Gov. Peter Shumlin signs same-day voter registration legislation into law Monday.

Gov. Peter Shumlin signs same-day voter registration legislation into law Monday.

“It’s so important because for the greatest democracy in the world, the number of people who vote in elections is lower than it should be and hurts our democracy because it’s so low,” Shumlin said before signing the bill at Montpelier City Hall. “One thing that we all know is that if you give folks access to voting, not barriers to voting that have become so fashionable is state after state in America, but access to voting, the numbers go up and democracy is healthier as a result.”

Until Jan. 1, 2017, voters in Vermont must be registered to vote on the Wednesday before an election if they want to cast a ballot. Allowing voters to register at the polls as improved participation where it is already allowed, Shumlin said.

“The numbers all show that with same-day voter registration the numbers go up anywhere from 7 and 14 percent. That is a huge accomplishment to ensure that our democracy remains healthy,” he said.

Many town and city clerks around Vermont have been opposed to the idea, believing it will lead to administrative problems. Clerks expressed concern in testimony to lawmakers that voters could potentially vote in two locations, or perhaps register in the wrong district.

But Montpelier City Clerk John Odum said it will remove a barrier that has prevented some people from voting.

“From my perspective as a clerk it’s, in a sense, a small thing, because this is what we do. This is what we do as Americans. It’s our birthright to choose our leaders, to make our decisions, and this is what we do as clerks,” Odum said. “We are responsible for maintaining a trustworthy system that puts as little interference between Americans exercising that birthright as possible.”

Others, including some lawmakers, have been opposed because they believe it will lead to voter fraud. Voters will be able to register at the polls on Election Day without identification.
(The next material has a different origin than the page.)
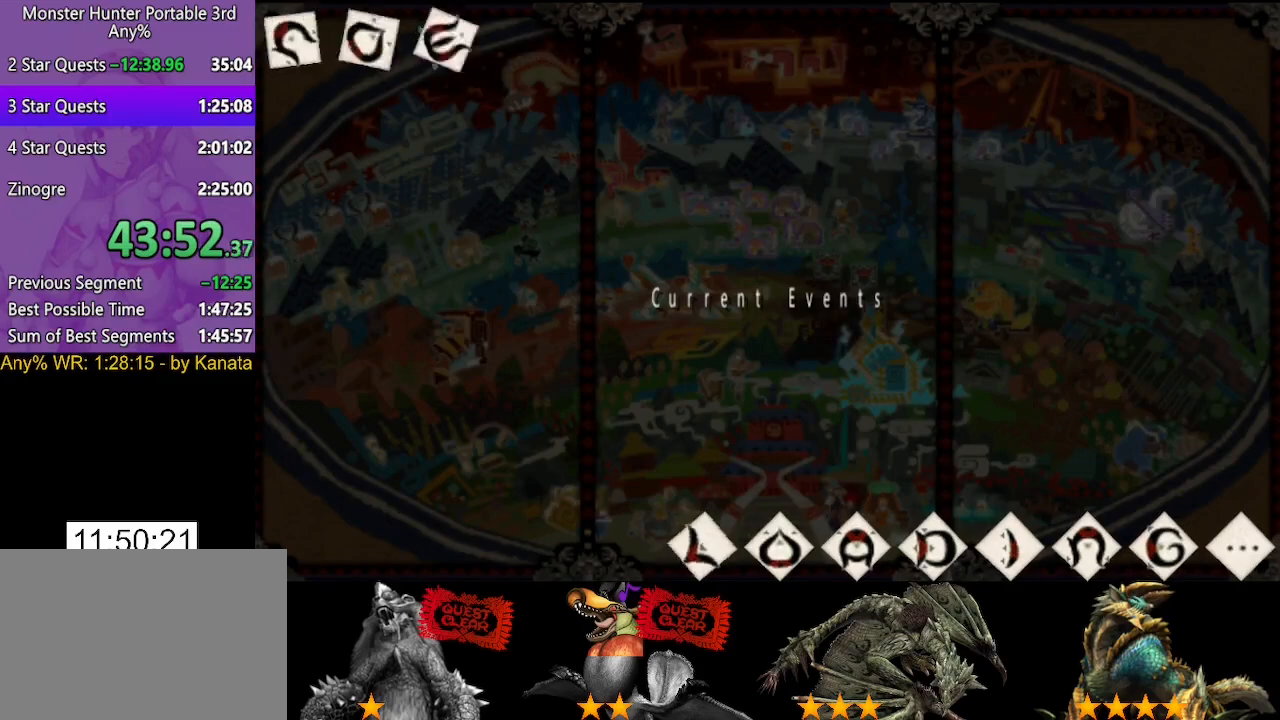
{"buttons": ["L2"], "left_stick": "up", "right_stick": "center", "events": []}
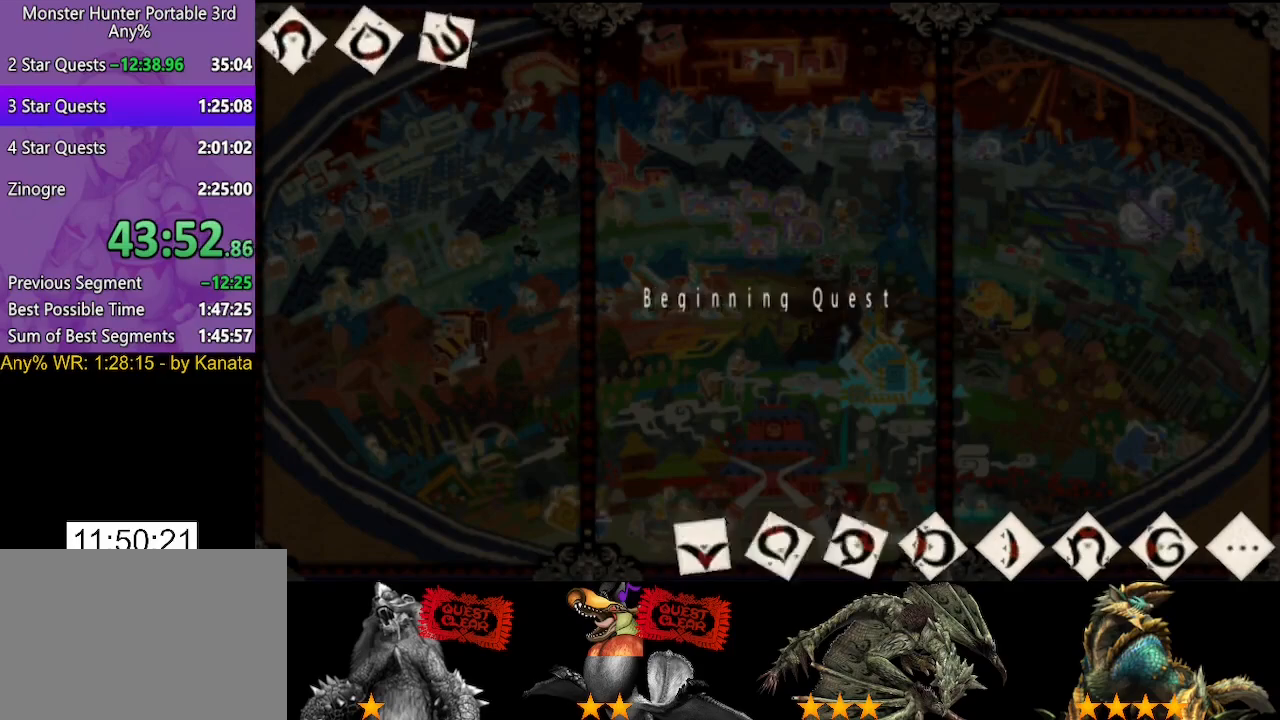
{"buttons": [], "left_stick": "up", "right_stick": "center", "events": [[333, "L2", "up"]]}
Vermont Secretary of State Jim Condos said voter fraud has not been a problem, however.

“It’s nonexistent. It really doesn’t happen. The really true voter fraud is when someone is denied the right to vote,” Condos said.

“This is a voters’ rights bill,” he added. “We have more issues, more times where people are denied and they’re eligible, they’re denied the right to vote, than voter fraud.”

House Speaker Shap Smith, a strong proponent of the new law, said many states are looking to restrict voters’ rights. Vermont’s new law should serve as example, he said.

“Throughout history we have seen the way that you restrict the rights of people who are without power and that is by restricting the right to the ballot box,” Smith said. “This is an important step in the right direction, the direction that we should be going throughout the country, and when many of my colleagues are working to restrict access to the right to vote, I am proud today to have a bill go in to law that allows people easier access to the right to vote. That should be happening around the country. It’s not.”

The law will take effect in 2017 to give clerks time to familiarize themselves with a new statewide voter checklist system. It also allows the new policy to take effect after the 2016 presidential election when voter turnout is expected to be high.

The Vermont Public Interest Research Group and other advocacy groups were strong advocates for the law.